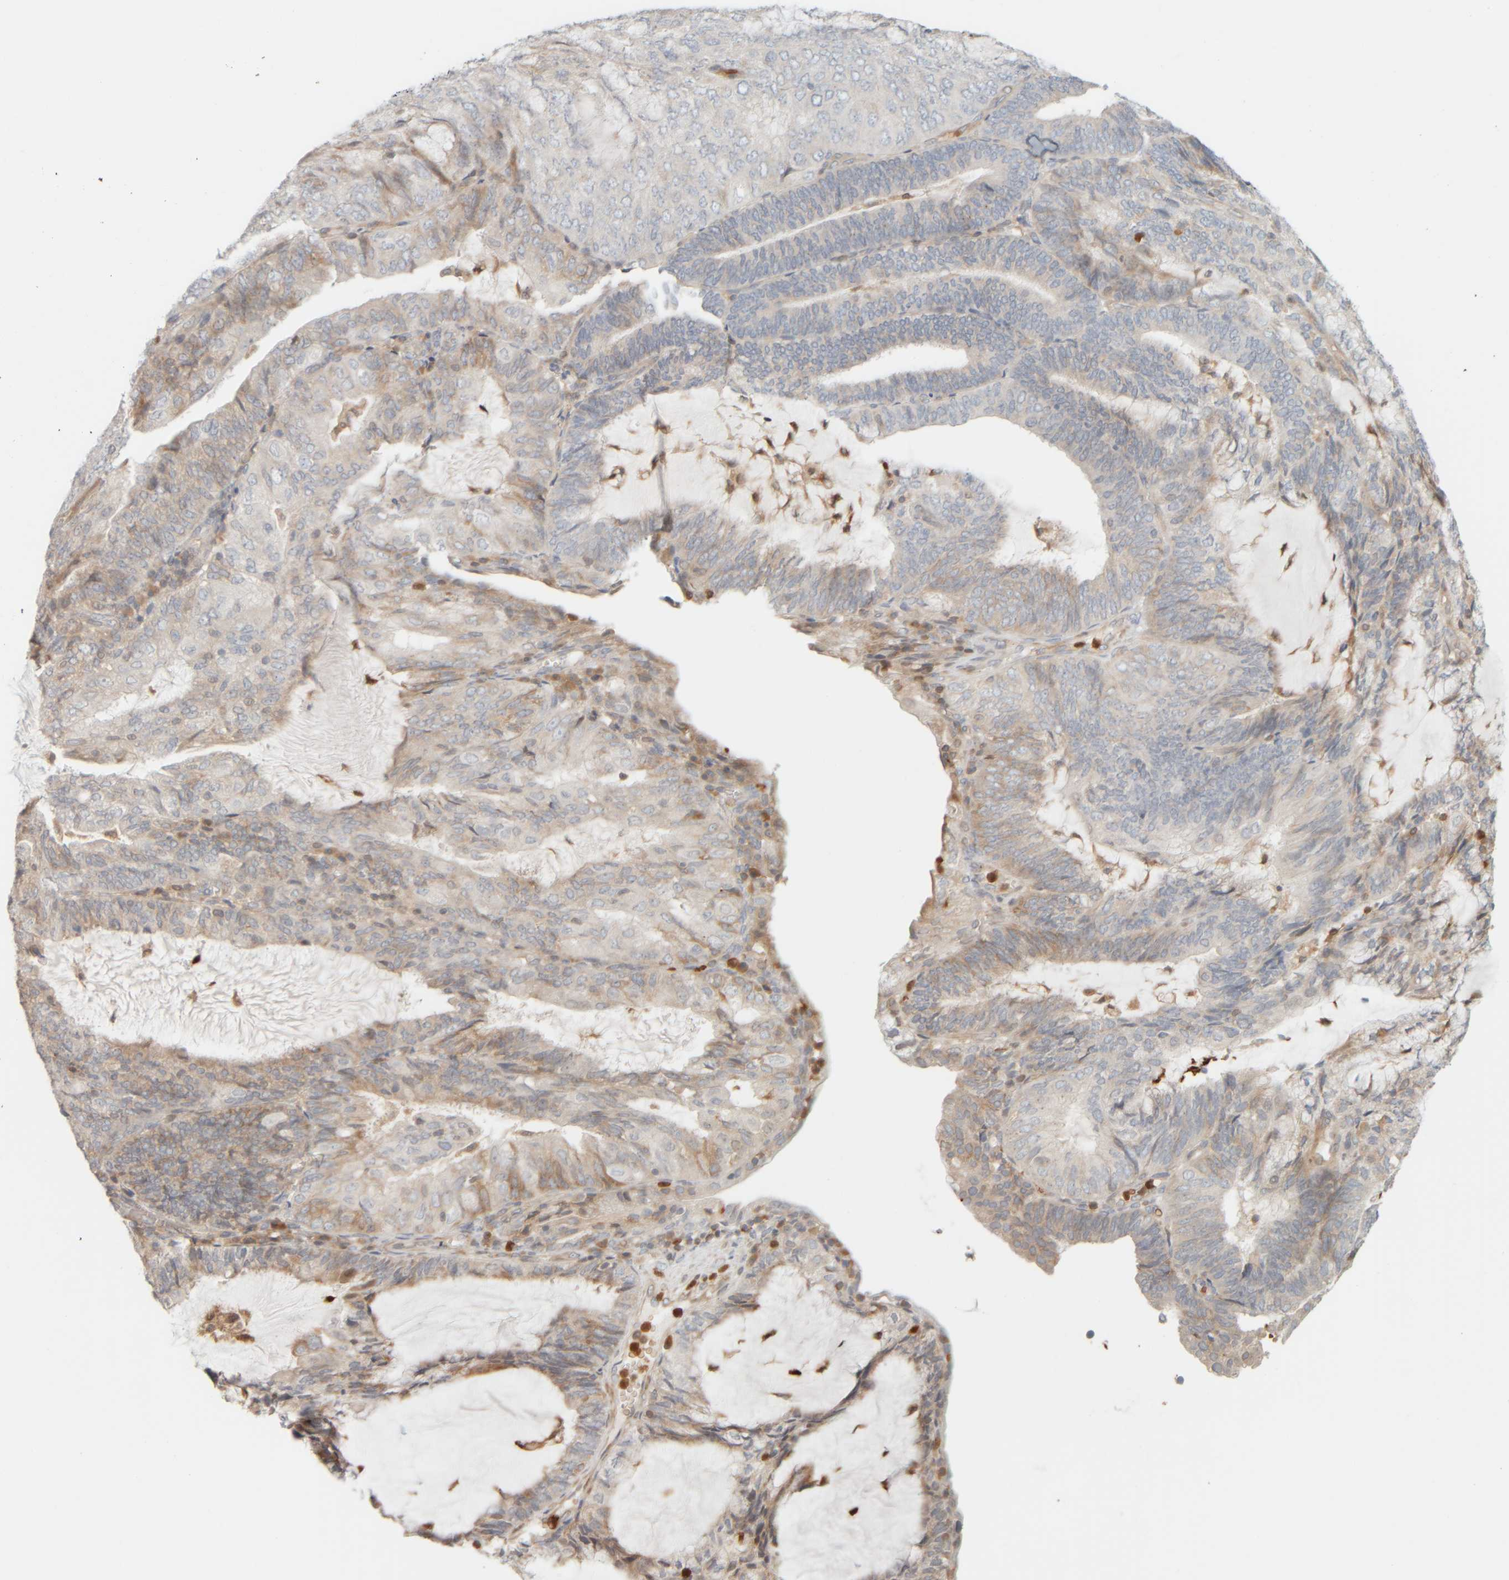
{"staining": {"intensity": "weak", "quantity": "25%-75%", "location": "cytoplasmic/membranous"}, "tissue": "endometrial cancer", "cell_type": "Tumor cells", "image_type": "cancer", "snomed": [{"axis": "morphology", "description": "Adenocarcinoma, NOS"}, {"axis": "topography", "description": "Endometrium"}], "caption": "Human adenocarcinoma (endometrial) stained for a protein (brown) displays weak cytoplasmic/membranous positive staining in approximately 25%-75% of tumor cells.", "gene": "PTGES3L-AARSD1", "patient": {"sex": "female", "age": 81}}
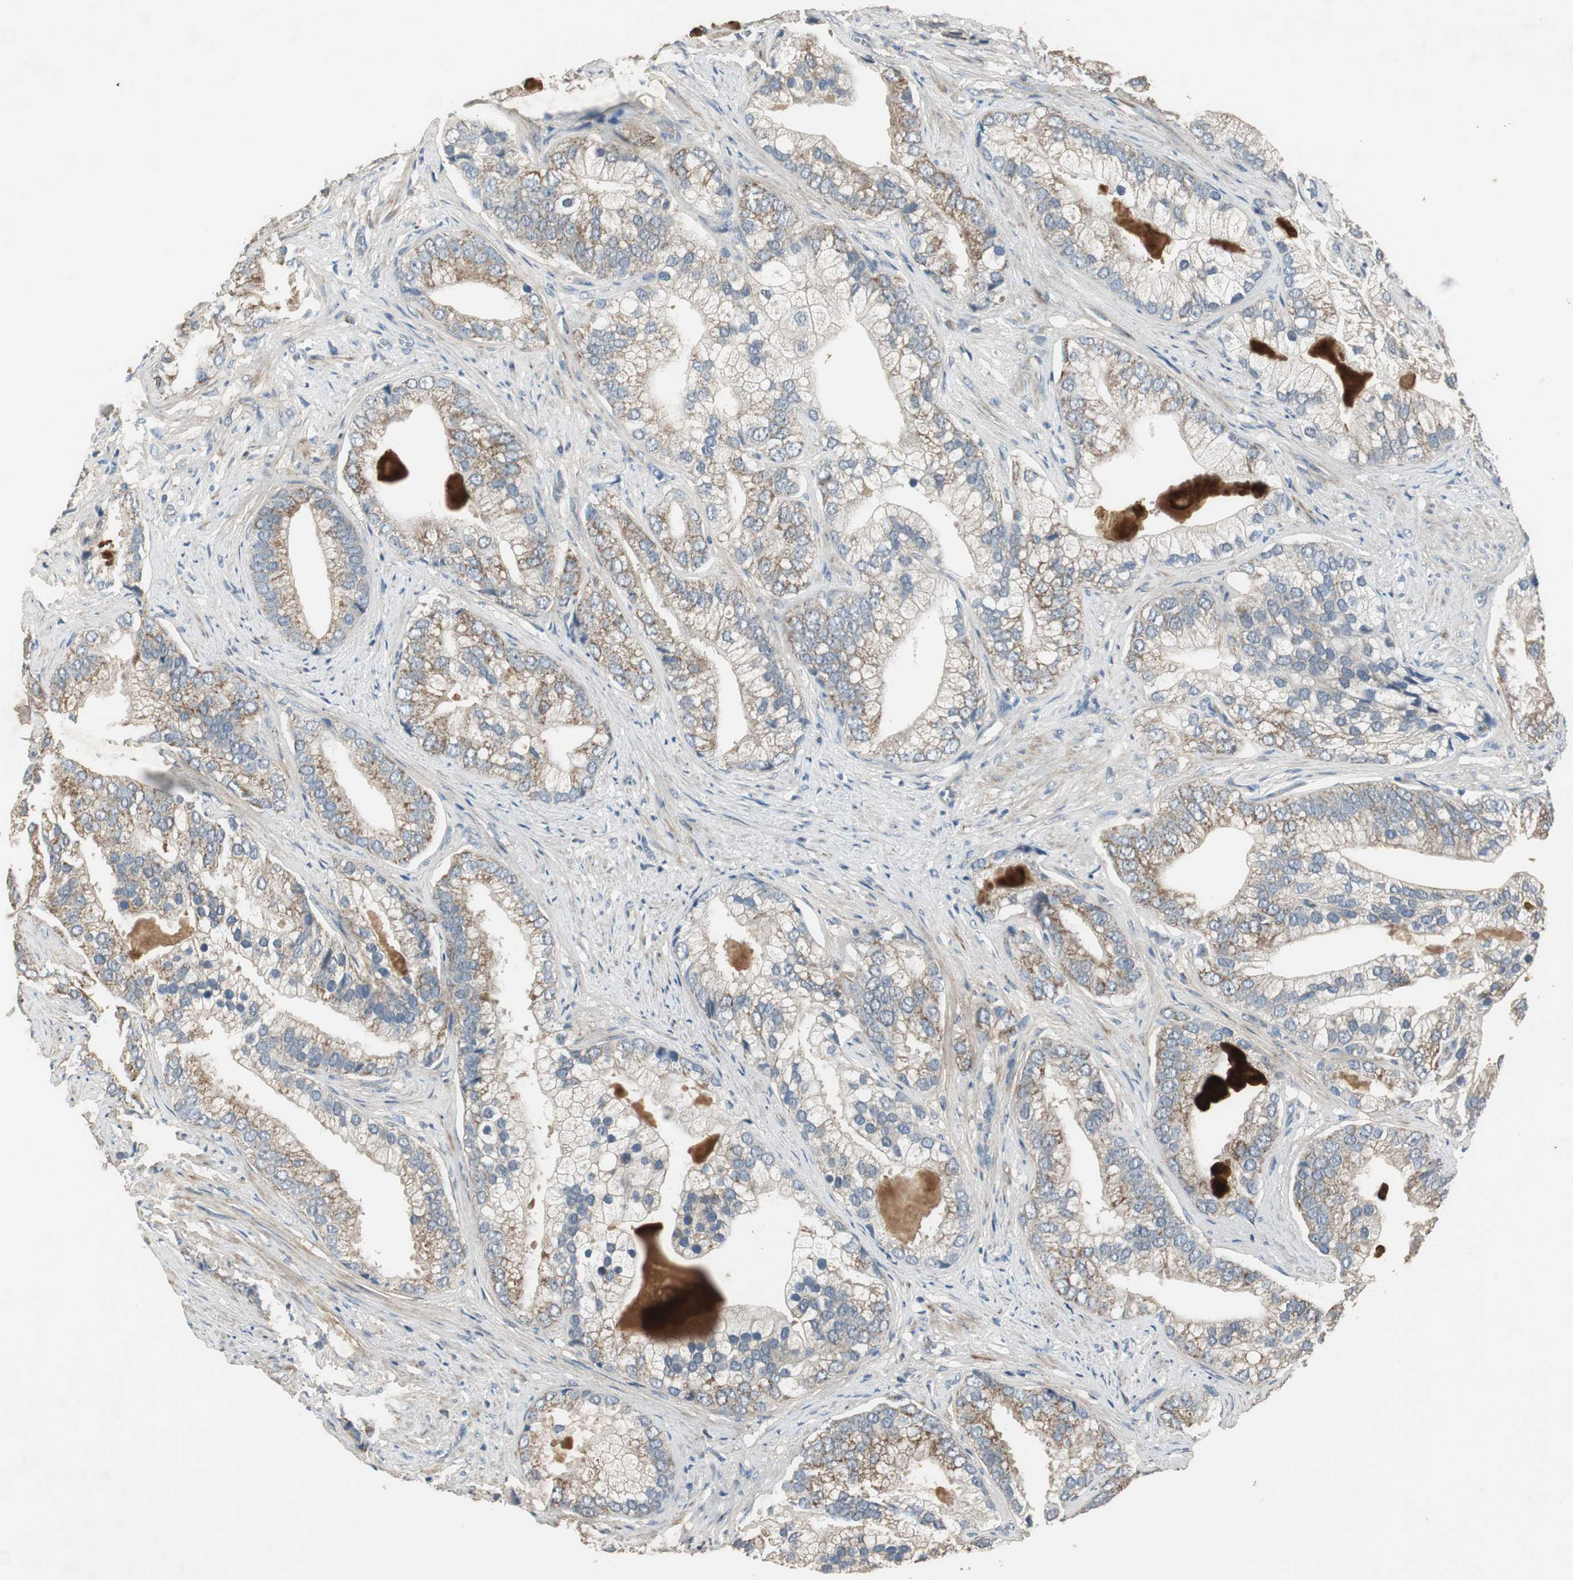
{"staining": {"intensity": "moderate", "quantity": ">75%", "location": "cytoplasmic/membranous"}, "tissue": "prostate cancer", "cell_type": "Tumor cells", "image_type": "cancer", "snomed": [{"axis": "morphology", "description": "Adenocarcinoma, Low grade"}, {"axis": "topography", "description": "Prostate"}], "caption": "Low-grade adenocarcinoma (prostate) stained for a protein (brown) displays moderate cytoplasmic/membranous positive expression in about >75% of tumor cells.", "gene": "MSTO1", "patient": {"sex": "male", "age": 71}}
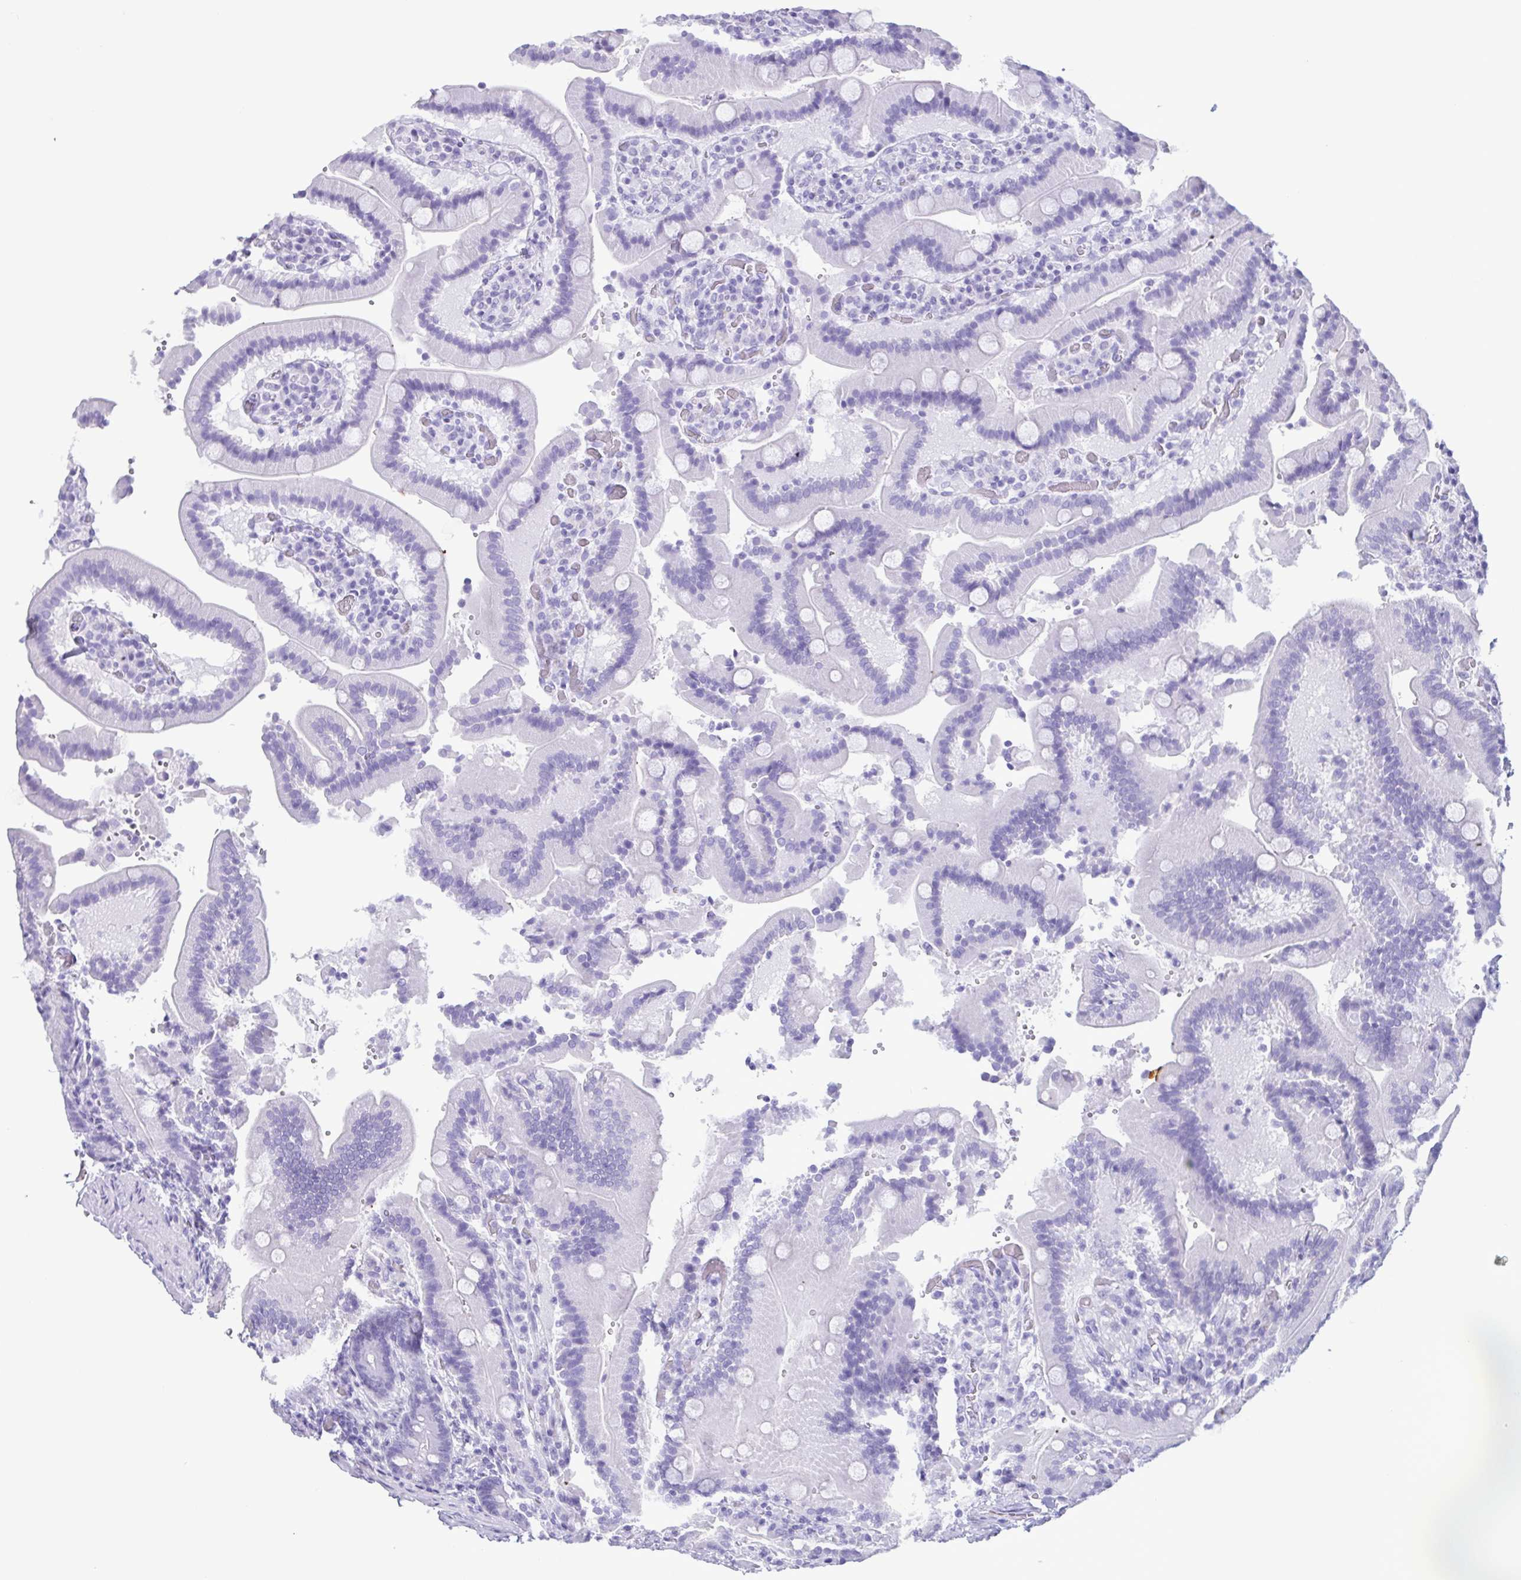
{"staining": {"intensity": "negative", "quantity": "none", "location": "none"}, "tissue": "duodenum", "cell_type": "Glandular cells", "image_type": "normal", "snomed": [{"axis": "morphology", "description": "Normal tissue, NOS"}, {"axis": "topography", "description": "Duodenum"}], "caption": "The micrograph reveals no significant expression in glandular cells of duodenum. (Stains: DAB (3,3'-diaminobenzidine) immunohistochemistry with hematoxylin counter stain, Microscopy: brightfield microscopy at high magnification).", "gene": "LTF", "patient": {"sex": "female", "age": 62}}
________
TASK INSTRUCTIONS: Filter the data, keeping only the lines that contain "adenocarcinoma".

EXERCISE SOLUTION:
{"staining": {"intensity": "weak", "quantity": "25%-75%", "location": "cytoplasmic/membranous"}, "tissue": "endometrial cancer", "cell_type": "Tumor cells", "image_type": "cancer", "snomed": [{"axis": "morphology", "description": "Adenocarcinoma, NOS"}, {"axis": "topography", "description": "Endometrium"}], "caption": "Human adenocarcinoma (endometrial) stained for a protein (brown) displays weak cytoplasmic/membranous positive staining in approximately 25%-75% of tumor cells.", "gene": "PTGES3L-AARSD1", "patient": {"sex": "female", "age": 81}}
{"staining": {"intensity": "moderate", "quantity": ">75%", "location": "cytoplasmic/membranous"}, "tissue": "prostate cancer", "cell_type": "Tumor cells", "image_type": "cancer", "snomed": [{"axis": "morphology", "description": "Adenocarcinoma, Low grade"}, {"axis": "topography", "description": "Prostate"}], "caption": "Low-grade adenocarcinoma (prostate) stained for a protein (brown) displays moderate cytoplasmic/membranous positive expression in about >75% of tumor cells.", "gene": "MSTO1", "patient": {"sex": "male", "age": 71}}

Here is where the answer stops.